Clearly, there are problems with the meat most of us are eating, but a decade after working in that chicken plant, Woods has opted out of industrial agriculture altogether. Now, he raises, forages, and butchers most of his family’s food. And, of course, he hunts.

Woods only bags an animal about once every three years. With a rifle, you could sit in a recliner 300 yards away and still hit your mark; with a bow, it’s more like 30 yards. In that range, animals can detect even the slightest movement. “You can see the deer’s eyes,” Woods says. “You can see them breathe.”

Not many of us are prepared to kill our own dinner, but for Woods, the end product is only part of the appeal. He takes as much pleasure in the process — in collecting and creating. “Killing is only a very small part of hunting,” Woods says, “but it gives you a whole new perspective to walk through the woods and look at it as a grocery store.”
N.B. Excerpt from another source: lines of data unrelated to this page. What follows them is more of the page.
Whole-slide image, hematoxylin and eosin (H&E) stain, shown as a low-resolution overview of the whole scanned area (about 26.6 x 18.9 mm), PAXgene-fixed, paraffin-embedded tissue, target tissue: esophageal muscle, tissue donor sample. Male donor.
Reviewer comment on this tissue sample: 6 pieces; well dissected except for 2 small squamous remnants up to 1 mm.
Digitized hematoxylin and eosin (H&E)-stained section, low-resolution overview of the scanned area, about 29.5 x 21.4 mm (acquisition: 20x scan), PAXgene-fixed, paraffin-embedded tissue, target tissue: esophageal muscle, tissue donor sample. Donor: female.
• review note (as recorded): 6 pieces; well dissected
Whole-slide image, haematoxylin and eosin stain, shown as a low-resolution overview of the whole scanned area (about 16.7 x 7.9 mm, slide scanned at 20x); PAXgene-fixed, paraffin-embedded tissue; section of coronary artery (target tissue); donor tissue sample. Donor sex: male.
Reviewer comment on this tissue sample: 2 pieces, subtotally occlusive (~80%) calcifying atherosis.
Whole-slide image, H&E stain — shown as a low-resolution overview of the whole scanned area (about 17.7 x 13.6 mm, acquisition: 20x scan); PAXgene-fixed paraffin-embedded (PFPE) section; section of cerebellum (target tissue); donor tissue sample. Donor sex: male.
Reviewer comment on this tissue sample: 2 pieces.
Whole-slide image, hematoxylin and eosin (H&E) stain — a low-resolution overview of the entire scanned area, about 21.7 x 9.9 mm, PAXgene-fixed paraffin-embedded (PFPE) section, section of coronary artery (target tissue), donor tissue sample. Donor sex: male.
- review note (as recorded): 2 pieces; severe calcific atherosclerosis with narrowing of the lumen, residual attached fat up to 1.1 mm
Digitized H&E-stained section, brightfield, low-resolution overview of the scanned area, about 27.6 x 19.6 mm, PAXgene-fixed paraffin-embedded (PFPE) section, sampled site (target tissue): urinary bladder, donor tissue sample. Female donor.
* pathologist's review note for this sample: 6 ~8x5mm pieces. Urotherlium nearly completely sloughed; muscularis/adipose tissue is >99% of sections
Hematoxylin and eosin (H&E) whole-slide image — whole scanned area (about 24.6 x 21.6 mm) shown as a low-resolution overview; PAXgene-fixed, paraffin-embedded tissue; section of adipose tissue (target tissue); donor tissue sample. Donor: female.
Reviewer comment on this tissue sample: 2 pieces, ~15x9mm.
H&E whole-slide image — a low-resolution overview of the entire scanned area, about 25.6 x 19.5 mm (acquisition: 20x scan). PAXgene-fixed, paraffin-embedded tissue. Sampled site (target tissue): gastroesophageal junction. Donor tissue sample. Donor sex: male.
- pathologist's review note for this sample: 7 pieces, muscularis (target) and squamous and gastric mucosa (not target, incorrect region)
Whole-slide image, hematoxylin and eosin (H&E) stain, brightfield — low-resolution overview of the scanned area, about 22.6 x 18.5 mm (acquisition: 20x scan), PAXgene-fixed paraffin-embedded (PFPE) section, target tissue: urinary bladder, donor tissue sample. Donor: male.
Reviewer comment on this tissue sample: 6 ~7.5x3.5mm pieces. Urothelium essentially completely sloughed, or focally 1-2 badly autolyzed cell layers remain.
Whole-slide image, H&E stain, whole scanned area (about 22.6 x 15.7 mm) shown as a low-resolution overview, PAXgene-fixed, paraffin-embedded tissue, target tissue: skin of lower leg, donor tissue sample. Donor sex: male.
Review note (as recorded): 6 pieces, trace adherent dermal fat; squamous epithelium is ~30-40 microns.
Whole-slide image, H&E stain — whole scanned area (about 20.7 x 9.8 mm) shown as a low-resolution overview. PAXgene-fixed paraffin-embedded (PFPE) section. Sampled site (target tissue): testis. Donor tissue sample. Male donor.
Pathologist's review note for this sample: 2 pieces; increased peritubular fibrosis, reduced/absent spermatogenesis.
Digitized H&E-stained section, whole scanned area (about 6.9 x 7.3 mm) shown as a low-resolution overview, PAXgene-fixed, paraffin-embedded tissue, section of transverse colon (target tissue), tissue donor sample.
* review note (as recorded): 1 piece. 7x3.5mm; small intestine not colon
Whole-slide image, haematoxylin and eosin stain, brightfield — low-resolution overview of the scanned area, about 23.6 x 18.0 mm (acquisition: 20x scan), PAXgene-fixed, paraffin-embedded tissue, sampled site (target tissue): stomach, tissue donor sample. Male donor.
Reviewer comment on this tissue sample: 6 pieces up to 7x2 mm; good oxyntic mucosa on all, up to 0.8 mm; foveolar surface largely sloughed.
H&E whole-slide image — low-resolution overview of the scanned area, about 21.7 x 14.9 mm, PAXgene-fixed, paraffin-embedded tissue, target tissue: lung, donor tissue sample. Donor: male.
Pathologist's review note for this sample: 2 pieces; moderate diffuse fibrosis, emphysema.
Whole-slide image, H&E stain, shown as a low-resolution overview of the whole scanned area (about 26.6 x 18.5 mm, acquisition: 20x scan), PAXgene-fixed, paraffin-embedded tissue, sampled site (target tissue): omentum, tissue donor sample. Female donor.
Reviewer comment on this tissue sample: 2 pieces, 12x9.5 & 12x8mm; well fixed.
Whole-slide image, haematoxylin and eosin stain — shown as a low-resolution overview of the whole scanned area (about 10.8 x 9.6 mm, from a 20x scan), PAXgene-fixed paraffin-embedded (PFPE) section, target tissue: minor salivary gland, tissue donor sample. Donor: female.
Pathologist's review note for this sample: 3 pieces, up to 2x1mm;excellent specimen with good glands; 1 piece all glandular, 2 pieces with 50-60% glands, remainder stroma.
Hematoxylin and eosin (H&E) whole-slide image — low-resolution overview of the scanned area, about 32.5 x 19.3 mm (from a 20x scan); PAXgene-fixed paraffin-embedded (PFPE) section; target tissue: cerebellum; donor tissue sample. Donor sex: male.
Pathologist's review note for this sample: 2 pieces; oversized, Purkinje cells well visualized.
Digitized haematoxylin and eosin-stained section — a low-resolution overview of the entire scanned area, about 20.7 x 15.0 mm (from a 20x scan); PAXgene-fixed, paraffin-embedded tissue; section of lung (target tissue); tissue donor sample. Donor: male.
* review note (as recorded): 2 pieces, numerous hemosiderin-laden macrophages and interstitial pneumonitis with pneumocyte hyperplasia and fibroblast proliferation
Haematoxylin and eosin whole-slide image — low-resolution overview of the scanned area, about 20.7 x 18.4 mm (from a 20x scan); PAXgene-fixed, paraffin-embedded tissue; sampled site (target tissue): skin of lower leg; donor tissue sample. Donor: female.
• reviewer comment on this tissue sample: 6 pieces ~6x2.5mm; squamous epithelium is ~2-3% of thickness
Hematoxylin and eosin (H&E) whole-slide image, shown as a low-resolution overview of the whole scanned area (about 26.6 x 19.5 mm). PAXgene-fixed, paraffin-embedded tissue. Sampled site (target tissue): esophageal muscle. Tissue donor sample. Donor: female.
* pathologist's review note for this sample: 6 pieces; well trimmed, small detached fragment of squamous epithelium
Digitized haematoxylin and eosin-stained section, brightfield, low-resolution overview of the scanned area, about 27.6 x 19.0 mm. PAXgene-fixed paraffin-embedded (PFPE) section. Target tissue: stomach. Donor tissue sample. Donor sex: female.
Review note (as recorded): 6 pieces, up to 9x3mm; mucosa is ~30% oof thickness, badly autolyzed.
We all can’t live like Woods. While industrial food production comes with a host of moral, environmental, and humanitarian problems, it’s not realistic to expect the 7 billion mouths on this planet to hunt and raise their own food. Most of us need grocery stores to survive. But this means that by the time our meat gets to our plates, it’s so processed that it hardly seems part of a once-living being. While we’re buying plastic-wrapped, boneless, skinless chicken breasts, the hunter is perched in his tree, with one foot in this world and one in the last, both bow and camera ready, and waiting.